フェアに訪れた消費者との対話のなかから受けた率直な感想、反応について意見交換している。参加者はみんな一様に「経験してこそ肌で感じられる」と感想を述べており、最後に後藤善一組合長が「儲けようではなく、必要とされて利益をいただきたい。『健康に貢献することで世の中に役立つ』、『大事なことに挑戦している』と感じると仕事に誇りが持てる」と結んでいる。いま真にこの誇りが求められている。24㌻のうち、表紙・裏面を含めて10㌻を特集に割いており、JAの力の入れ具合が伺える。
◆三つの「こだわり」【 JAさが・佐賀県】
JAさがの「季楽里」は「佐賀みかん大好き―産地の取り組み―」の特集を組んでいる。大別して「生産のこだわり」、「販売のこだわり」、「ミカン豆知識」の3部からなり、産地の取り組みを中心に佐賀みかんをPRしている。とくに生産へのこだわりでは、マルチ栽培の路地みかん、徹底した温度・水管理によるハウスミカンを紹介。そこから生まれ、光センサーで厳選し、糖・酸のバランスのとれたミカンのみを「さが美人」のブランドで販売している。
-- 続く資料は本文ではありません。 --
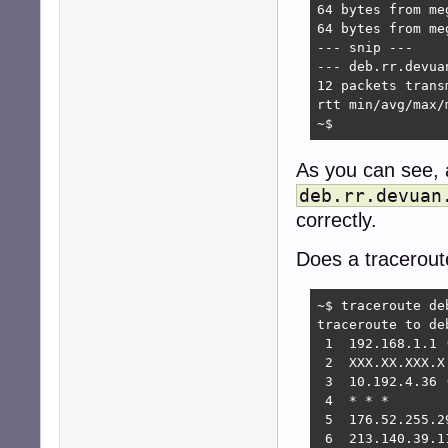
64 bytes from me
64 bytes from me
--- snip ---

--- deb.rr.devua
12 packets trans
rtt min/avg/max/
~$
As you can see, 
deb.rr.devuan
correctly.
Does a tracerou
~$ traceroute deb
traceroute to de
 1  192.168.1.1 
 2  XXX.XX.XXX.X
 3  10.192.4.36 
 4  * * *

 5  176.52.255.2
 6  213.140.39.1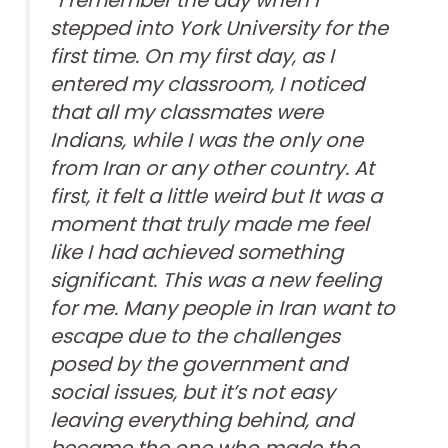
“I remember the day when I
stepped into York University for the
first time. On my first day, as I
entered my classroom, I noticed
that all my classmates were
Indians, while I was the only one
from Iran or any other country. At
first, it felt a little weird but It was a
moment that truly made me feel
like I had achieved something
significant. This was a new feeling
for me. Many people in Iran want to
escape due to the challenges
posed by the government and
social issues, but it’s not easy
leaving everything behind, and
また「販売のこだわり」では、地区ごと、また県域で市場関係者などと意見交換や現地研修などで、有利販売に向けた情報の共有を行っている。さらに「さがみかんきち」「さがみかんみちゃん」のキャラクターの紹介や、東京、大阪でのトップセールス、佐賀みかんの小学校への贈呈などを伝えている。
最後に「こたつでミカン」ならず、職場で食べる「デスクdeミカン」を推奨している。注文をつけると、写真の大きさも含めて、もう少しポイントを絞った方がよい。
◆「イチゴ」大好き【 JAあいら・鹿児島県】
JAあいらの広報誌「JAあいら」は「日本人の大好きな果物イチゴ」の特集だ。表紙にふたりのイチゴ生産者が登場し、2、3面で経営の紹介と「イチゴのうんちく」を載せている。表紙との連携は、その時の広報誌が何を強調したいかが分かるので、よく使われる手法である。ただ、定植直後ではイチゴだということが分からない。撮影時の制約があってやむをえない面もあるが、2、3面に使ったイチゴの写真と組み写真にするなど工夫がほしい。
イチゴ部会のふたりの苗字の頭文字をとって「OKイチゴ」のブランド名をつけているというのはユニークで、ふたりはどのような協力関係にあるのか、また部会員4人で畝たて、定植、マルチ張り、ハウスのビニール張りなどを共同で行っているとのことだが、それぞれの経営と共同作業のやり方を、もう少し詳しく紹介したい。またイチゴ部会やJAの指導・販売の取り組みも載せると、ほかのイチゴ生産者の参考になる。